> [EXCERPTED PASSAGE]

- - - -

And yes there is a certain level of fashion between dark and light mode which seems to move back and forwards every now and then. This reminds me somehow of the moves between Terminal(thin) -> Server(thick) to Workstation(thick) -> Tablet(Thin) -> Cloud(Thick) -> Client side(Thick).


Light themes are superior from a usability standpoint: https://ux.stackexchange.com/questions/53264/dark-or-white-c...

It's not a problem of dark or light. It's a problem that choosing white @ 6500 K as background color is perfectly stupid. Default backgrounds for windows and internet sites should be sepia. That's what do Amazon with Kindle software, very successfully.

I was told long ago in the newspaper business that "dark mode" ( background darker than foreground ) was unprofessional / hacker looking, and "light mode" ( background lighter than foreground ) was the opposite, and I wonder if that generality still holds true in the corporate world?

As long as there's a choice between dark and light mode I'm happy. Heck I don't even really need a customizable interface color setup anymore, I've given up on that.

IMHO "Hot Dog Stand" on Windows 3.1 was the best it could ever be. Dear god don't let Hot Dog Stand be the default.

- - - -

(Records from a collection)
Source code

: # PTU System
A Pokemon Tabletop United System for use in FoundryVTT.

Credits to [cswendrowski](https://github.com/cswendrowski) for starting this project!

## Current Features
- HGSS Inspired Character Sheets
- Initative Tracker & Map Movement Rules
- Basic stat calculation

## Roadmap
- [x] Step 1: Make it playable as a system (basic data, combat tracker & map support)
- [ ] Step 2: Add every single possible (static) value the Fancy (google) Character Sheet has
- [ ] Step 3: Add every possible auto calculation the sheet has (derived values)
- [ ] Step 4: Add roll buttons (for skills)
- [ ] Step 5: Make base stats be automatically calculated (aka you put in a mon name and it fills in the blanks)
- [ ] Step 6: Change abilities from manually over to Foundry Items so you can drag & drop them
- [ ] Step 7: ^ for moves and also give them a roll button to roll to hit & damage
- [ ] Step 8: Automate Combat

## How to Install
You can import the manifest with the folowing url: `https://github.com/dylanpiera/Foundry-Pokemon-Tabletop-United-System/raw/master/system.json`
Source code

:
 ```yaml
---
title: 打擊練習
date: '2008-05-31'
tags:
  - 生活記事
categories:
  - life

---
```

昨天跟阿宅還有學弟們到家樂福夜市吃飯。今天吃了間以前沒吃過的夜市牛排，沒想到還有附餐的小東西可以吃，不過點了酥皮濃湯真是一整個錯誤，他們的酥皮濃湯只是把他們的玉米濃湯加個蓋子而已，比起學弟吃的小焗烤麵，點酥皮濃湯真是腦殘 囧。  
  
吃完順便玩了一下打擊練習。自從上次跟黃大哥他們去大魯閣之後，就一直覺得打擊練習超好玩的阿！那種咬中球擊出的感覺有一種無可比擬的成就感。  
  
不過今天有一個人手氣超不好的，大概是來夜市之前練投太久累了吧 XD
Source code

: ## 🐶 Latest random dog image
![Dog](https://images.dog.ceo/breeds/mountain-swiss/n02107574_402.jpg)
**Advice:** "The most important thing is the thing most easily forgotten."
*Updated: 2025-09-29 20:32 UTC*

- - - -

> [TASKS FOR THIS EXERCISE]
[1] Translate this sentence from the comments on dark and light mode into Spanish: "As long as there's a choice between dark and light mode I'm happy."
[2] In the comments on dark and light mode, which Amazon software is named as successfully using sepia?

> [ANSWERS FOR EACH ITEM]
[1] Mientras haya opción entre el modo oscuro y el modo claro, estoy contento.

[2] Kindle software.